- Saved data entries
+ + + + +
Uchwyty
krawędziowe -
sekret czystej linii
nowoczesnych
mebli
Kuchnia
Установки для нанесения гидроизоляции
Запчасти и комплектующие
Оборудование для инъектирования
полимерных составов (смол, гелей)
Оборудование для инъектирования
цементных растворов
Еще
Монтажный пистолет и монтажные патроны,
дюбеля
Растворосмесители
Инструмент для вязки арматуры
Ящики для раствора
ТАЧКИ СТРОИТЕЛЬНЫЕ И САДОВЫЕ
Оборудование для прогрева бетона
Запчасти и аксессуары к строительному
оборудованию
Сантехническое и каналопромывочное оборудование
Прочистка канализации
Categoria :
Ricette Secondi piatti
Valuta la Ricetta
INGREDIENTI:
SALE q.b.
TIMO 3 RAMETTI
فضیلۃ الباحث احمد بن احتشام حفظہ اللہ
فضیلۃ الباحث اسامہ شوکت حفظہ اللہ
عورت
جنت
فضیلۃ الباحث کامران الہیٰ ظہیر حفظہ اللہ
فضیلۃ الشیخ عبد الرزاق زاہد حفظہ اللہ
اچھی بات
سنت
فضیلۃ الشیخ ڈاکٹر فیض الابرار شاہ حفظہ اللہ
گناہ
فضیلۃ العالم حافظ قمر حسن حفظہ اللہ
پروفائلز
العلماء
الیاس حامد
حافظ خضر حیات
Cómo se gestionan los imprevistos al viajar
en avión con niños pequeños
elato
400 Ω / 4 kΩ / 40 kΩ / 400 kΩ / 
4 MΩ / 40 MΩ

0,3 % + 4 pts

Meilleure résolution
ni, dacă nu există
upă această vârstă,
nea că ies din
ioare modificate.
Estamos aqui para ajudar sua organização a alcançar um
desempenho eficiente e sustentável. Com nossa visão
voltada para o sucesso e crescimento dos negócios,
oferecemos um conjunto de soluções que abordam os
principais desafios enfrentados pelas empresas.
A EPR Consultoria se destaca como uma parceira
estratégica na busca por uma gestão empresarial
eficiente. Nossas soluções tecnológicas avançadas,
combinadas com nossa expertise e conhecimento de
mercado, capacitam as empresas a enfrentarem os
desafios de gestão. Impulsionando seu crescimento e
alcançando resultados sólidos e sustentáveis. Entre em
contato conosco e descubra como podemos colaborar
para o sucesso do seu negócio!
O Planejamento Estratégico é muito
+ + + + +
- TASK ITEM
What is needed is an exact copy of all the data above.

- SOLUTION
Uchwyty
krawędziowe -
sekret czystej linii
nowoczesnych
mebli
Kuchnia
Установки для нанесения гидроизоляции
Запчасти и комплектующие
Оборудование для инъектирования
полимерных составов (смол, гелей)
Оборудование для инъектирования
цементных растворов
Еще
Монтажный пистолет и монтажные патроны,
дюбеля
Растворосмесители
Инструмент для вязки арматуры
Ящики для раствора
ТАЧКИ СТРОИТЕЛЬНЫЕ И САДОВЫЕ
Оборудование для прогрева бетона
Запчасти и аксессуары к строительному
оборудованию
Сантехническое и каналопромывочное оборудование
Прочистка канализации
Categoria :
Ricette Secondi piatti
Valuta la Ricetta
INGREDIENTI:
SALE q.b.
TIMO 3 RAMETTI
فضیلۃ الباحث احمد بن احتشام حفظہ اللہ
فضیلۃ الباحث اسامہ شوکت حفظہ اللہ
عورت
جنت
فضیلۃ الباحث کامران الہیٰ ظہیر حفظہ اللہ
فضیلۃ الشیخ عبد الرزاق زاہد حفظہ اللہ
اچھی بات
سنت
فضیلۃ الشیخ ڈاکٹر فیض الابرار شاہ حفظہ اللہ
گناہ
فضیلۃ العالم حافظ قمر حسن حفظہ اللہ
پروفائلز
العلماء
الیاس حامد
حافظ خضر حیات
Cómo se gestionan los imprevistos al viajar
en avión con niños pequeños
elato
400 Ω / 4 kΩ / 40 kΩ / 400 kΩ / 
4 MΩ / 40 MΩ

0,3 % + 4 pts

Meilleure résolution
ni, dacă nu există
upă această vârstă,
nea că ies din
ioare modificate.
Estamos aqui para ajudar sua organização a alcançar um
desempenho eficiente e sustentável. Com nossa visão
voltada para o sucesso e crescimento dos negócios,
oferecemos um conjunto de soluções que abordam os
principais desafios enfrentados pelas empresas.
A EPR Consultoria se destaca como uma parceira
estratégica na busca por uma gestão empresarial
eficiente. Nossas soluções tecnológicas avançadas,
combinadas com nossa expertise e conhecimento de
mercado, capacitam as empresas a enfrentarem os
desafios de gestão. Impulsionando seu crescimento e
alcançando resultados sólidos e sustentáveis. Entre em
contato conosco e descubra como podemos colaborar
para o sucesso do seu negócio!
O Planejamento Estratégico é muito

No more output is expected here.